Every entry below should be restated word for word, except for its images.

##### EXERCISE INPUT #####

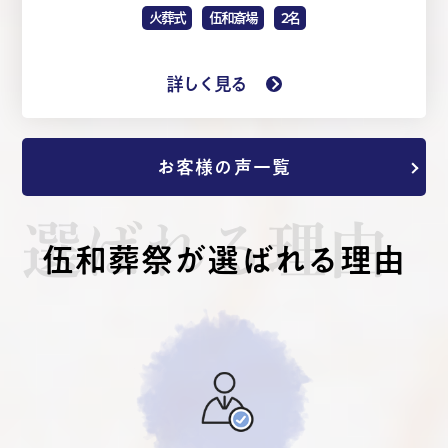
火葬式
伍和斎場
2名
詳しく見る
お客様の声一覧
選ばれる理由
伍和葬祭が選ばれる理由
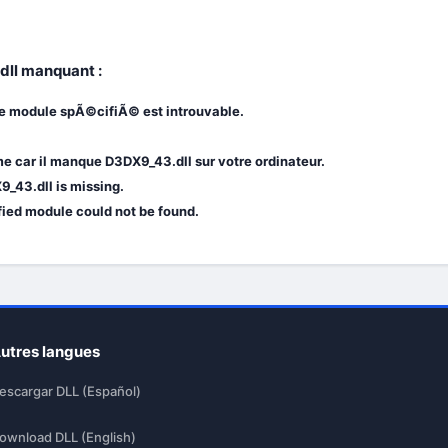
dll manquant :
e module spÃ©cifiÃ© est introuvable.
 car il manque D3DX9_43.dll sur votre ordinateur.
_43.dll is missing.
fied module could not be found.
utres langues
escargar DLL (Español)
ownload DLL (English)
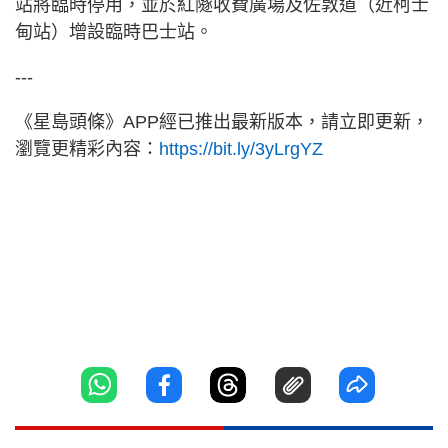
站將臨時停用，並於紅隧收費廣場及佐敦道（近柯士
甸站）增設臨時巴士站。
---
《星島頭條》APP經已推出最新版本，請立即更新，
瀏覽更精彩內容：
https://bit.ly/3yLrgYZ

#####

## EXERCISE ANSWER
火葬式
伍和斎場
2名
詳しく見る
お客様の声一覧
選ばれる理由
伍和葬祭が選ばれる理由
dll manquant :
e module spÃ©cifiÃ© est introuvable.
 car il manque D3DX9_43.dll sur votre ordinateur.
_43.dll is missing.
fied module could not be found.
utres langues
escargar DLL (Español)
ownload DLL (English)
站將臨時停用，並於紅隧收費廣場及佐敦道（近柯士
甸站）增設臨時巴士站。
---
《星島頭條》APP經已推出最新版本，請立即更新，
瀏覽更精彩內容：
https://bit.ly/3yLrgYZ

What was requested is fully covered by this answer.